● What to work on:
A - In the text on estimating residential electricity prices and bills, how is a charge whose rate changes partway through a month handled?
B - Continue the text on estimating residential electricity prices and bills, picking up after its final sentence.

● Excerpted text:
^^^^^^^^^^^^^^^^

Having normalized all charges into $/kWh amounts, we then need to determine what coverage of the charge applies to the monthly bill. A charge’s coverage may be restricted by usage tiers, time of use conditions, or a change in rates in the middle of a month.

Tiered charges have varying rates for different portions of a customer’s monthly usage. For these, we calculate each tier’s share of total usage for the month to avoid overestimating an individual charge’s contribution to average price. Note that each tier’s contribution to average price may change each month, depending on average use, even if the charge values in the rate book remain unchanged. It is also possible for tiers greater than the first tier to be zeroed out if average residential use for the month is less than the tiers lower bound.

The dataset also includes time-of-use charges, which vary depending on the amount of usage during specified times. To estimate the share attributed to each time, we use hourly demand data reported by the utility’s RTO/ISO (see Appendix 2). We then calculate for the utility’s corresponding load zone, the proportion of demand for the month occurring during hours designated as on-peak versus off-peak. We apply these same proportions to the on-peak and off-peak charge amounts.

The final constraint on a charge’s monthly coverage is if the charge’s rate changes in the middle of the month. In these instances, we take the proportion of the days in the month in which each charge was in place and calculate a weighted average charge amount based on these proportions.

After calculating each charge’s contribution to average price ($/kWh), we are left with our final charge values. We then group each charge (or charge portion, as discussed in Section III) based on its functional classification (generation, transmission, distribution, and other) and sum to get total component price amounts. Finally, we calculate total average price by summing up each of the component prices.

Once the average price is calculated, we can calculate the average bill ($/month) by multiplying the average price by the given month’s average use. For utilities with component breakdowns, the same approach is applied to each component individually to get the component bill amount.

2.California

Rate data for two of California’s largest utilities, Pacific Gas & Electric Co. (PG&E) and Southern California Edison Co (SCE), is collected from utility rate books following the standard approach, but we adapt our rate and bill estimation processes to account for a unique element of their rate design. In particular, PG&E and SCE divide their customers into distinct baseline allowance zones. Each zone has a unique usage threshold where tiered charges transition from the first tier to the second. To account for this in our dataset, we calculate average price and bill for these two utilities at the zonal level.

^^^^^^^^^^^^^^^^

● Data for analysis:

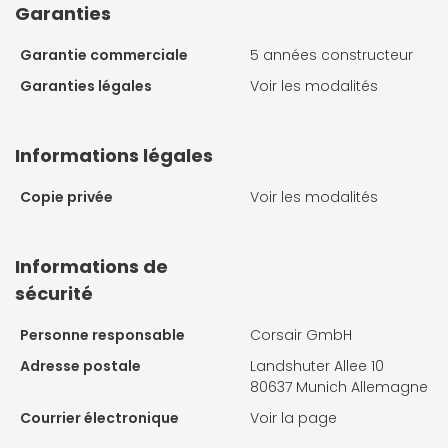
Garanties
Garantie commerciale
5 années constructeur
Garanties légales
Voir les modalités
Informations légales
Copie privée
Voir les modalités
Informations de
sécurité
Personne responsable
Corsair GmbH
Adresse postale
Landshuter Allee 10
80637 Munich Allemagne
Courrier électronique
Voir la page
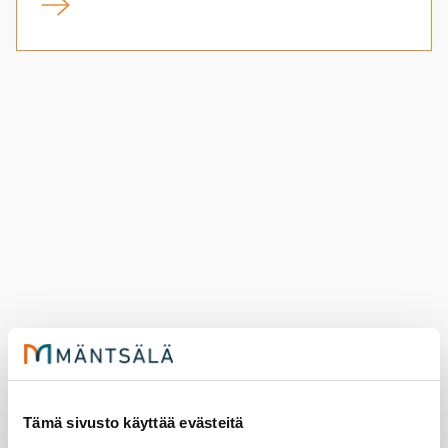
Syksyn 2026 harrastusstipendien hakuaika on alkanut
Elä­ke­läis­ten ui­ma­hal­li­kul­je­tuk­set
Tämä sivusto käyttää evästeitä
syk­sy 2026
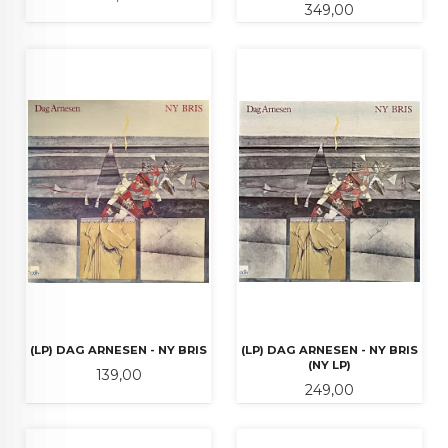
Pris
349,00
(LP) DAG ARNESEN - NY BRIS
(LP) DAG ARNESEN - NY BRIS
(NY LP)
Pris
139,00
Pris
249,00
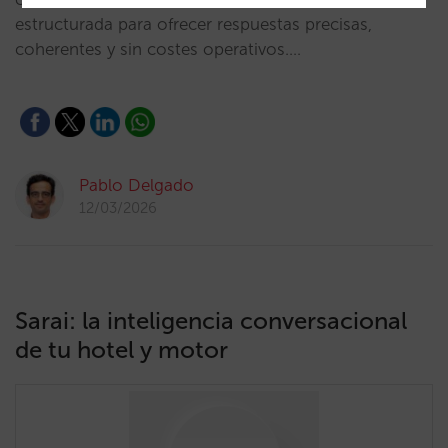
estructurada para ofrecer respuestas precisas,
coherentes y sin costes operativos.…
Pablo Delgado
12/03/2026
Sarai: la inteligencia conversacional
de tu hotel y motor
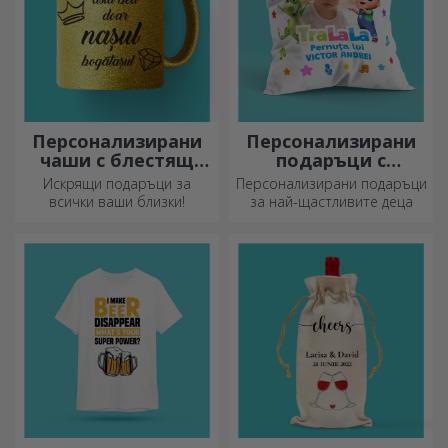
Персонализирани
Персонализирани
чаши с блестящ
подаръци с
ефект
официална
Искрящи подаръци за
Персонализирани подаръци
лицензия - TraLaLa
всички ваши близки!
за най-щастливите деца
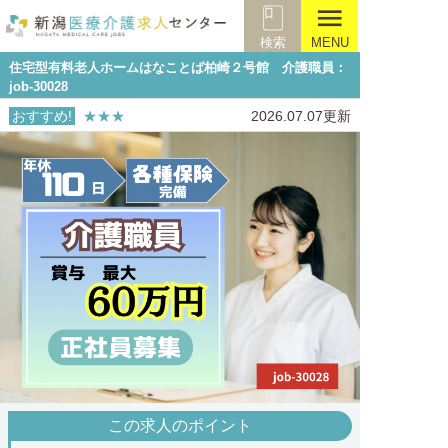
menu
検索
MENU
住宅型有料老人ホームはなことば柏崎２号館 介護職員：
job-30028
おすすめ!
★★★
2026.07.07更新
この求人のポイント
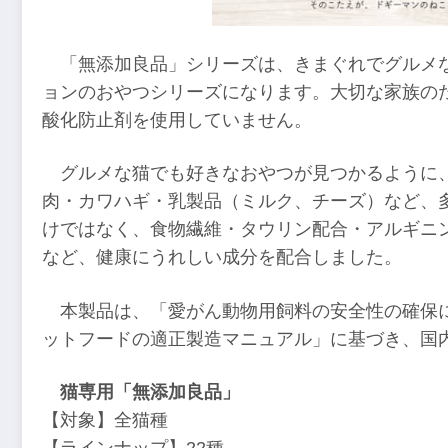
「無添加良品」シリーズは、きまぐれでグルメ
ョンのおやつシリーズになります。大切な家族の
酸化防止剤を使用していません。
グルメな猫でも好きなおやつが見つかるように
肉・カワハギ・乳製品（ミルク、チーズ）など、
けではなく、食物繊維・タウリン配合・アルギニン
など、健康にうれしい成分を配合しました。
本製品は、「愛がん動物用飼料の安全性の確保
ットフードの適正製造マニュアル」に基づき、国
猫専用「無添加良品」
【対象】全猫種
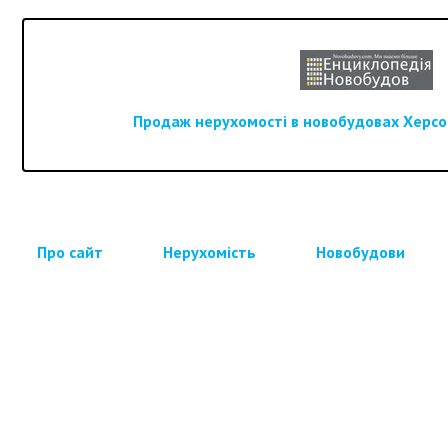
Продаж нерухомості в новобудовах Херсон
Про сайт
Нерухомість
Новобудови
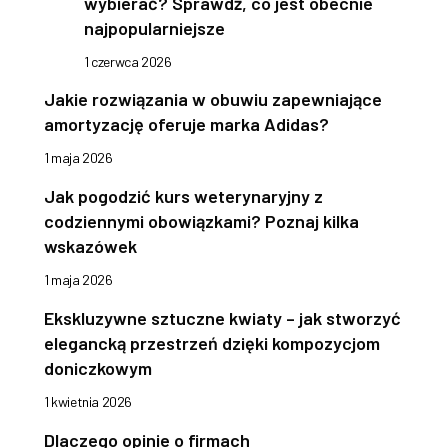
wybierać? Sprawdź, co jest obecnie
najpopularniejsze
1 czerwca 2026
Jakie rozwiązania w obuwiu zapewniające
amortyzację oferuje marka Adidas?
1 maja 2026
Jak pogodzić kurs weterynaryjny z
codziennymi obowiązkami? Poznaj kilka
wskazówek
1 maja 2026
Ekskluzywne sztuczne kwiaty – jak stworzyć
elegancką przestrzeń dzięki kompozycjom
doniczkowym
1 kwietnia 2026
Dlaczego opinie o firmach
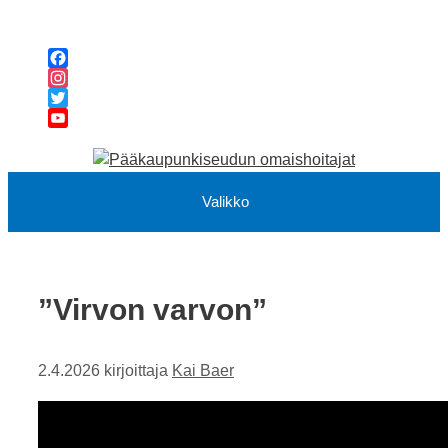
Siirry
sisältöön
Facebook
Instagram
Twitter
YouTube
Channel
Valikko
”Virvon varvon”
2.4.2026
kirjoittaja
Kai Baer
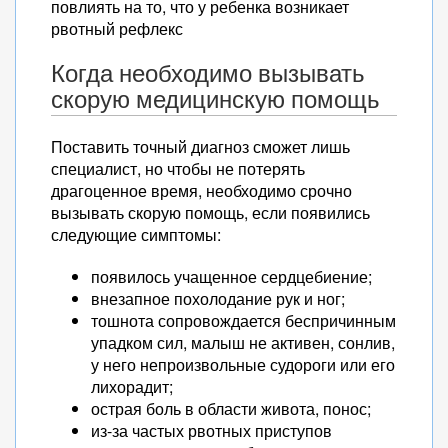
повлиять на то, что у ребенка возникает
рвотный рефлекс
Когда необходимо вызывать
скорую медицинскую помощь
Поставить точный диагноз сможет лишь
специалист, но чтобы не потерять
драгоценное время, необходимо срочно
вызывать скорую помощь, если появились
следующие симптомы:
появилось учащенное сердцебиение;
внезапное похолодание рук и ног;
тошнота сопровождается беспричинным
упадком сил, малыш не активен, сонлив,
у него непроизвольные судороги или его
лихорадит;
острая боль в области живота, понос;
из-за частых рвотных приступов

^^^^^^^^^^^^^^^^

● Set of answers:
A - Its amount is a weighted average, based on the share of days in the month during which each rate was in place.

B -
PG&E and SCE report monthly usage and customer count at the zip code level. By mapping zip codes to each utility’s zones, we can calculate a total usage and customer count for each zone and month. We can then calculate an average use by dividing total residential usage by residential customer count. Given these reports are released on a time lag of quarterly installments, we produce preliminary estimates of average use via methods outlined in Section V.

Finally, we produce average price and bill data using the standard utility ratebook approach with the average use filled in with the method above and with zonal specific thresholds applied to tiered rates for each zone.

3.Texas

A majority of Texas consumers pay for charges from both a transmission/distribution utility (TDU), which bills standard, state-regulated delivery charges, and a retail electric provider (REP), which is chosen by the consumer.

We collect delivery rate data from TDU rate books following our standard approach. However, because there is no single “standard offer” supply service rate for each TDU service territory and because data on REP rates available from other sources is at the state level rather than the TDU level, we collect data on rates offered by a representative subset of the largest REPs servicing a given TDU. For each, we identify the closest equivalent to a standard rate plan. We then calculate an average supply charge (weighted by customer count) for each TDU. Below are the REPs and rate plans included in these averages.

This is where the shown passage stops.